Start of DATA SHOWN
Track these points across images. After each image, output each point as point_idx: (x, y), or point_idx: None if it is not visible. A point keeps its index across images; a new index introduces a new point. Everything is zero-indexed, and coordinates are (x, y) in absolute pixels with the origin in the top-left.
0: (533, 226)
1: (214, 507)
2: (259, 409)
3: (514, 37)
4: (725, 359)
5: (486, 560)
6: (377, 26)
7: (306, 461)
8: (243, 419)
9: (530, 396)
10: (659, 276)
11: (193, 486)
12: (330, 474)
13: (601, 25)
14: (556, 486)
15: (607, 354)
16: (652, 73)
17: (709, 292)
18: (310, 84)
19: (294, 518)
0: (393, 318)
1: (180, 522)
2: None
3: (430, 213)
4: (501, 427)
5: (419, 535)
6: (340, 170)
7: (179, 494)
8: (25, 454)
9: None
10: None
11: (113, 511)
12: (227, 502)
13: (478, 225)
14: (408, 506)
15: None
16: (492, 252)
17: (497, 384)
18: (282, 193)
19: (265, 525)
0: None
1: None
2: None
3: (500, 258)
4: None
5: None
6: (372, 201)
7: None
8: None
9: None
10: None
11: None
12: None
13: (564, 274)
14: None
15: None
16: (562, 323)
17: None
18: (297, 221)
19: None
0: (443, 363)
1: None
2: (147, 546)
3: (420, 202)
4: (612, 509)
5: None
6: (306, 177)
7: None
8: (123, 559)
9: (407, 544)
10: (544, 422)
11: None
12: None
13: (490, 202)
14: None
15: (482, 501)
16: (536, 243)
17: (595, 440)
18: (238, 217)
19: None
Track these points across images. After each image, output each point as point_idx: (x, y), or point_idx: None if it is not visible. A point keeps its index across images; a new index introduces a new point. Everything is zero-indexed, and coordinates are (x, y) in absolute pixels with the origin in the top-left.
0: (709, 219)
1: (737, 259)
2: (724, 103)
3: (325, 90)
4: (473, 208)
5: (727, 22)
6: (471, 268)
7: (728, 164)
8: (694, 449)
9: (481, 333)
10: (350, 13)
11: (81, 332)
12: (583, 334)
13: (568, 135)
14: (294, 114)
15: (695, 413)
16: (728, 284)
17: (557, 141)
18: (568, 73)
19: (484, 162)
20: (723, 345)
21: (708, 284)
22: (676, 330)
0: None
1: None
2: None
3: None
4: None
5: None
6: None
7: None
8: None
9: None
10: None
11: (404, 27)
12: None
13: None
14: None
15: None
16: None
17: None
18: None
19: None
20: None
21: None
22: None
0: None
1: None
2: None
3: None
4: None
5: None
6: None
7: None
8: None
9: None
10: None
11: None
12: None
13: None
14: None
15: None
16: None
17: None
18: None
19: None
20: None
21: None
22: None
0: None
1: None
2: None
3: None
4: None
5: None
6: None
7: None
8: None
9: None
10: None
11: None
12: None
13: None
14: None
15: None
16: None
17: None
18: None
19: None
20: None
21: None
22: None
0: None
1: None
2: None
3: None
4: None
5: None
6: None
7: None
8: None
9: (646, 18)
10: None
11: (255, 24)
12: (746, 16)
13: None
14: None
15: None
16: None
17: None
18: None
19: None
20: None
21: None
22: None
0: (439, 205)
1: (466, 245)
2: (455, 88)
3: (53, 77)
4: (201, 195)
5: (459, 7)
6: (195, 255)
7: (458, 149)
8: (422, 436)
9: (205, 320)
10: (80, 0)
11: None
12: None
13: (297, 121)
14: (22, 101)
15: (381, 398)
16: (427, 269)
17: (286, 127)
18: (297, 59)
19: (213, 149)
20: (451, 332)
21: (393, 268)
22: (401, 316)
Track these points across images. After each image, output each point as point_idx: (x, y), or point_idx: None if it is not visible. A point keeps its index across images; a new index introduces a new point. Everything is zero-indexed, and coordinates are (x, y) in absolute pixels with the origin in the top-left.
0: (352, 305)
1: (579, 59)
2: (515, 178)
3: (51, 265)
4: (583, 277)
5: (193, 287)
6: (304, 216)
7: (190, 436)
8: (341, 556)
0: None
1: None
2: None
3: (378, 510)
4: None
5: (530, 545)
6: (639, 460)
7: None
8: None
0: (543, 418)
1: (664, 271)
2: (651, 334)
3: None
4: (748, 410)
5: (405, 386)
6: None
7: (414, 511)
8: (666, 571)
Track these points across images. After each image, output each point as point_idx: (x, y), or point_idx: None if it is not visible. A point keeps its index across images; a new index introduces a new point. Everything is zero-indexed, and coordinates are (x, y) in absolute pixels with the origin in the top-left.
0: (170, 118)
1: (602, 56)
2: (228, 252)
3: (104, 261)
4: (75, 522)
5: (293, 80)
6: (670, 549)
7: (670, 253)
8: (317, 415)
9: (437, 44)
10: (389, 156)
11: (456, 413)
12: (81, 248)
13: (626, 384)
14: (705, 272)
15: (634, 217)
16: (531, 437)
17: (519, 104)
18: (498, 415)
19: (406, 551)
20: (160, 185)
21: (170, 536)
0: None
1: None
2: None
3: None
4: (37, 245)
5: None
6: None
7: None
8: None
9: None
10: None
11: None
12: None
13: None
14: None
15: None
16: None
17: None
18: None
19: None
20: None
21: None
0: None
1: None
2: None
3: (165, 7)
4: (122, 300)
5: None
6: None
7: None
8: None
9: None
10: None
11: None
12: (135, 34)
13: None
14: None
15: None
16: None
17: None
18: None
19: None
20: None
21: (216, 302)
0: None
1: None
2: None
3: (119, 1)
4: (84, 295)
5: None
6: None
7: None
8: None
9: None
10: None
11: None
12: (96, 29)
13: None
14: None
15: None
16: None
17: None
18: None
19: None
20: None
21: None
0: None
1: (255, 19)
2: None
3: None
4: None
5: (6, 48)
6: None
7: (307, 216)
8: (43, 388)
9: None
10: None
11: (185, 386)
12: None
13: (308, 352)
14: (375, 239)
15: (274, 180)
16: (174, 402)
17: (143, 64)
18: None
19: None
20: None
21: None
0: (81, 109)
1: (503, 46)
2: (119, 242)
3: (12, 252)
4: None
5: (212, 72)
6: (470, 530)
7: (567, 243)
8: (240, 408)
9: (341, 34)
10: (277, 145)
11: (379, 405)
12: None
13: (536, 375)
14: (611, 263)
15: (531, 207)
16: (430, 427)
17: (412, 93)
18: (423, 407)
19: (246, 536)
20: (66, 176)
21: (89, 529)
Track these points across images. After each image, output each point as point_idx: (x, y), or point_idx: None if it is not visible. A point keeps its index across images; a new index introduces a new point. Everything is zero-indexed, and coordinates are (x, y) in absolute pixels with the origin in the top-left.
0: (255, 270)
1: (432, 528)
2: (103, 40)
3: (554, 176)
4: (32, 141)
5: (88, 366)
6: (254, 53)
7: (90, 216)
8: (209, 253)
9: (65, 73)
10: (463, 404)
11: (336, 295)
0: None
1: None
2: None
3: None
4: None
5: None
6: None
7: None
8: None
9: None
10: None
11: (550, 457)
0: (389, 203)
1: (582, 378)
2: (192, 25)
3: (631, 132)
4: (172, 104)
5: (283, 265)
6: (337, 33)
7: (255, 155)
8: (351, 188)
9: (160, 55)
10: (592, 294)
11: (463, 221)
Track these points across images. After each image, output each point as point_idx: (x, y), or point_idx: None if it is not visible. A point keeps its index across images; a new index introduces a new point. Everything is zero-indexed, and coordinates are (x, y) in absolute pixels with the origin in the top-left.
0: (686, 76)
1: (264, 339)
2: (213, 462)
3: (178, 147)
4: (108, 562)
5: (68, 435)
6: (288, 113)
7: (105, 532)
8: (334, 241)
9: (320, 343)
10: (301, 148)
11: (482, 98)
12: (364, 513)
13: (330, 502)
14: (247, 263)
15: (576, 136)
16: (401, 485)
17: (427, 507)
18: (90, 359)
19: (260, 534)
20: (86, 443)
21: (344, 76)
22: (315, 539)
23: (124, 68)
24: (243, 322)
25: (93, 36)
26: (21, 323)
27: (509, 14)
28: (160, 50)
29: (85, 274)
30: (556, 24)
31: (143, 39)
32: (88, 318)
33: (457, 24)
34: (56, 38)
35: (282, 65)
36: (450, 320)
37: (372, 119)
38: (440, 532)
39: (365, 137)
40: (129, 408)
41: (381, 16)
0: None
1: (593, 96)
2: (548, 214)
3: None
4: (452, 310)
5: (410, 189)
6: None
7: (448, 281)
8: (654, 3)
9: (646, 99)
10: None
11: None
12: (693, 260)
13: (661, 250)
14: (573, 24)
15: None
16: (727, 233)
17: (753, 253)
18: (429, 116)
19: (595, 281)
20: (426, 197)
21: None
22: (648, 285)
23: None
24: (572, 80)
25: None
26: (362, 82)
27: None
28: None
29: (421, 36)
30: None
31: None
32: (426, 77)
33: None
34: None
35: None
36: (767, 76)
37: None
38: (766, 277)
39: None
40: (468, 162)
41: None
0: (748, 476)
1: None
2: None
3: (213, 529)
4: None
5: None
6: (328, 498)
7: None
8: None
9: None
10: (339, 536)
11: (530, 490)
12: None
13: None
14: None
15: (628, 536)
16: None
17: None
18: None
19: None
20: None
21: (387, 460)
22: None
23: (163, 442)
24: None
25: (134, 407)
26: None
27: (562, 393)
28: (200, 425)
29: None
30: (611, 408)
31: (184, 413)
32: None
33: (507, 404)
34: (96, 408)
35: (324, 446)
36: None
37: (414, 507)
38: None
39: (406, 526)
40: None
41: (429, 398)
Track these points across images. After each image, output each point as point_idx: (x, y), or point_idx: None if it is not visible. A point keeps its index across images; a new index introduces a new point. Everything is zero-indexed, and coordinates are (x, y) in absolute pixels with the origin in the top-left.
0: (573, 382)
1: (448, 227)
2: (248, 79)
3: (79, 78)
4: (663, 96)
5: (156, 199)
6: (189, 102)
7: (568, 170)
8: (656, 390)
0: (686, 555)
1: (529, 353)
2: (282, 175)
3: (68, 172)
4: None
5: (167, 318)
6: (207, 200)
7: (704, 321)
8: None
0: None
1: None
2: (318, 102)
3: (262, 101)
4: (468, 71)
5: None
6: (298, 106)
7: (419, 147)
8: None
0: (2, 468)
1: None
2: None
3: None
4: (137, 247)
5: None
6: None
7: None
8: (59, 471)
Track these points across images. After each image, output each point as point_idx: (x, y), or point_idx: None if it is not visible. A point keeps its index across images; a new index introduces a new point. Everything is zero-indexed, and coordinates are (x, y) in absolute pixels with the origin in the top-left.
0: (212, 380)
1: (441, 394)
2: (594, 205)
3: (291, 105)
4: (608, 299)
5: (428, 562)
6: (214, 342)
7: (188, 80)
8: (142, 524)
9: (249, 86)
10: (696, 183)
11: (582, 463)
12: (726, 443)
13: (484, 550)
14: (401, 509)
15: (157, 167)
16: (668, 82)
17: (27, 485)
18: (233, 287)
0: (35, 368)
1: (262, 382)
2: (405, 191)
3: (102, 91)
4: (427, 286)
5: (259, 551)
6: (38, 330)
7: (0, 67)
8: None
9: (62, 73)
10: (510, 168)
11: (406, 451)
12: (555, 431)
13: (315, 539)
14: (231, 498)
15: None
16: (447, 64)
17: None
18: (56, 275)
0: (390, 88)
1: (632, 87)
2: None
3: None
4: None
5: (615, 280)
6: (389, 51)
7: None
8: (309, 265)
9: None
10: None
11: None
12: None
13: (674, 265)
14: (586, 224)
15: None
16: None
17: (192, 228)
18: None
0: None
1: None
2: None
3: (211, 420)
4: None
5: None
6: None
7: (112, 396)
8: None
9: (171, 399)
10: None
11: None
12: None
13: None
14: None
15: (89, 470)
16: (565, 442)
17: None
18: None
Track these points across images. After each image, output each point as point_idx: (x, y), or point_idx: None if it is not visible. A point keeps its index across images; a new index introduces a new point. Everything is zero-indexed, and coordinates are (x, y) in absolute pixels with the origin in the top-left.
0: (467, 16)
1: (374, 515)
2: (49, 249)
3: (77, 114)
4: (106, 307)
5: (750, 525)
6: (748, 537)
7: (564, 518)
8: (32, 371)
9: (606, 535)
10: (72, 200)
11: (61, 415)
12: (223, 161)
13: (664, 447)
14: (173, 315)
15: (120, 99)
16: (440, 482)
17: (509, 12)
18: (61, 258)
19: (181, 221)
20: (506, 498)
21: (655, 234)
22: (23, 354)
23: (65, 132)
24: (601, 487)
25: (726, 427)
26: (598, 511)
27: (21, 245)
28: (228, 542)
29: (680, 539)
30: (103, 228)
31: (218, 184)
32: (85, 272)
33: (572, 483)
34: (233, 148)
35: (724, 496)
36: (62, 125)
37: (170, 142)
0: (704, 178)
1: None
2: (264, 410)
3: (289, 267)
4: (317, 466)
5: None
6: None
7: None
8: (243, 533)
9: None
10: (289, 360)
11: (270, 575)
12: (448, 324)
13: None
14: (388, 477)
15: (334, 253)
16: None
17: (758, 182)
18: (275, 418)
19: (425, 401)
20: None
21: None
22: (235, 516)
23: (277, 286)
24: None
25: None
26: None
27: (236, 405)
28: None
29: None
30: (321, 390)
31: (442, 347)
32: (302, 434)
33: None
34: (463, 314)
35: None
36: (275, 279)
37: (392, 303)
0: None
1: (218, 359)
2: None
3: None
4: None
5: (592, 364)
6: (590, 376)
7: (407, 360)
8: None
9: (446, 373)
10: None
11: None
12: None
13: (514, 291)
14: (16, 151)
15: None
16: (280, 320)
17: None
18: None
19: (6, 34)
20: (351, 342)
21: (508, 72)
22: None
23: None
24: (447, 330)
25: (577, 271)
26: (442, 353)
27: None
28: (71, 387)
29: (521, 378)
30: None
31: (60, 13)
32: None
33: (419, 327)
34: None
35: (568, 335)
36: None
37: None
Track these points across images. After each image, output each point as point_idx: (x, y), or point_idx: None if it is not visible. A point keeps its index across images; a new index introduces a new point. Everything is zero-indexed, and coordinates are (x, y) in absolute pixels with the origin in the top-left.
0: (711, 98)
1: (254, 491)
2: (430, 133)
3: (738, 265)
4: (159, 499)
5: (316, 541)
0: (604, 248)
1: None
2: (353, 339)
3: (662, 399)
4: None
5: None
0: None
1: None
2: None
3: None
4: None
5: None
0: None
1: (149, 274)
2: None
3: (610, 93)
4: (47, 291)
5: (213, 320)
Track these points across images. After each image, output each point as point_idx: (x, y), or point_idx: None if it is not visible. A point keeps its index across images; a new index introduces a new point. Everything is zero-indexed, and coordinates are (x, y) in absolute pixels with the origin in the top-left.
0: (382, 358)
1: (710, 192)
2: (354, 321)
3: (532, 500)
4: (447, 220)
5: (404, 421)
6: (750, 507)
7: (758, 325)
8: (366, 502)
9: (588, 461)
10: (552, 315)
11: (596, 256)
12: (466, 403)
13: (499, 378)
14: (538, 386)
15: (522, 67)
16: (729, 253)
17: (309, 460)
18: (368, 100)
End of DATA SHOWN
▶ _BRIEF_:
Starting at the first line and ending at the line containing "8: (243, 419)", give these lines again, swapping "visible" for "shown" and changing nothing else.

▶ _TASK RESPONSE_:
Track these points across images. After each image, output each point as point_idx: (x, y), or point_idx: None if it is not shown. A point keeps its index across images; a new index introduces a new point. Everything is zero-indexed, and coordinates are (x, y) in absolute pixels with the origin in the top-left.
0: (533, 226)
1: (214, 507)
2: (259, 409)
3: (514, 37)
4: (725, 359)
5: (486, 560)
6: (377, 26)
7: (306, 461)
8: (243, 419)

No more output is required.